--- PROVIDED DATA ---
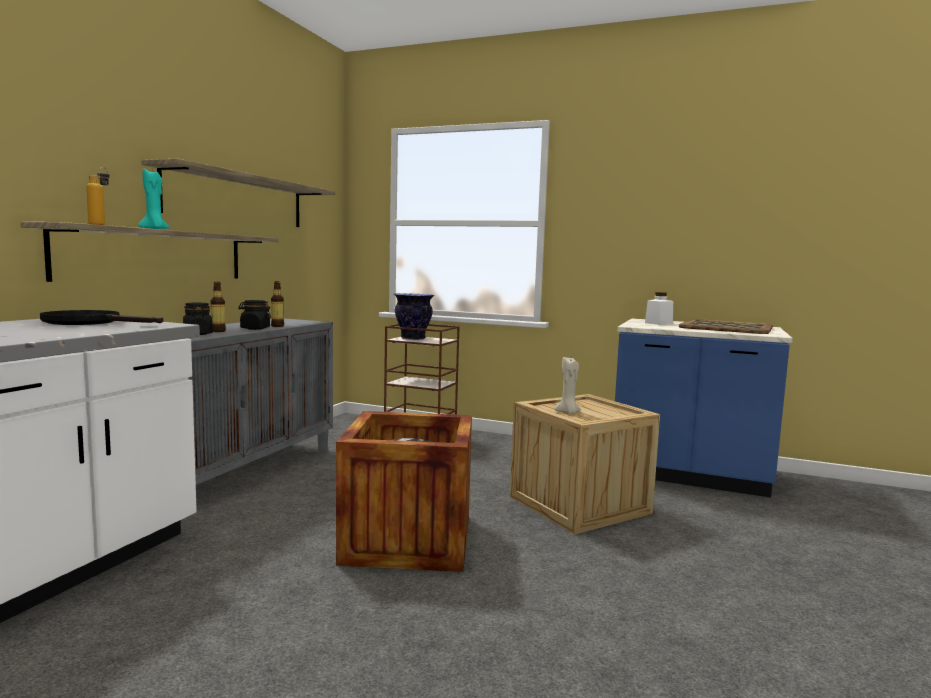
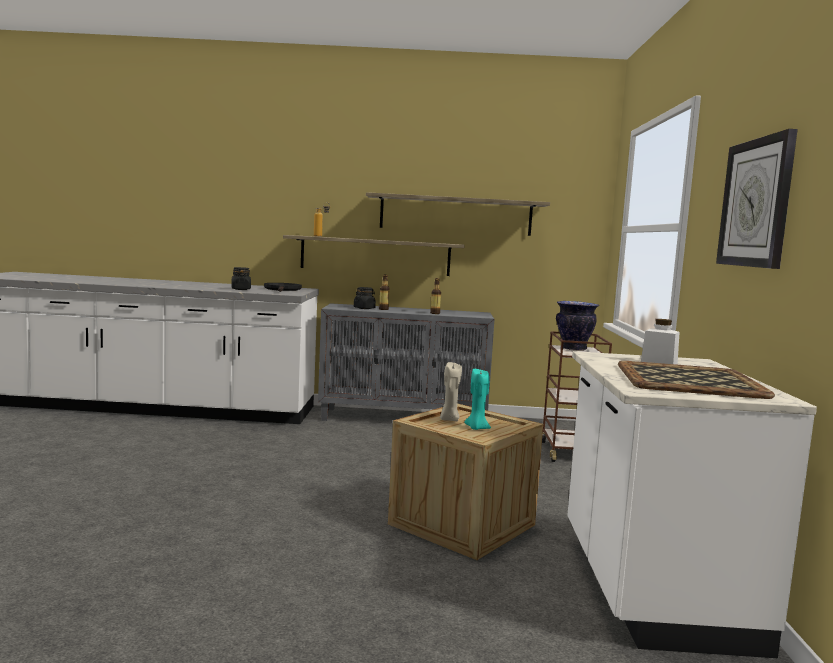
camera: 70 degrees right, 0 degrees up
turquoise candle [138,169,169,229] -> turquoise candle moved to [464,369,491,430]
black jar [238,300,271,330] -> black jar moved to [231,267,251,290]
crate [336,411,472,572] -> none
blue counter [615,319,793,498] -> white counter [567,351,817,658]
none -> wall clock [716,129,798,269]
---
◆ **WHAT TO DO**: Lines holding "moved" in the material above are to be reported.

◆ **EXERCISE SOLUTION**:
turquoise candle [138,169,169,229] -> turquoise candle moved to [464,369,491,430]
black jar [238,300,271,330] -> black jar moved to [231,267,251,290]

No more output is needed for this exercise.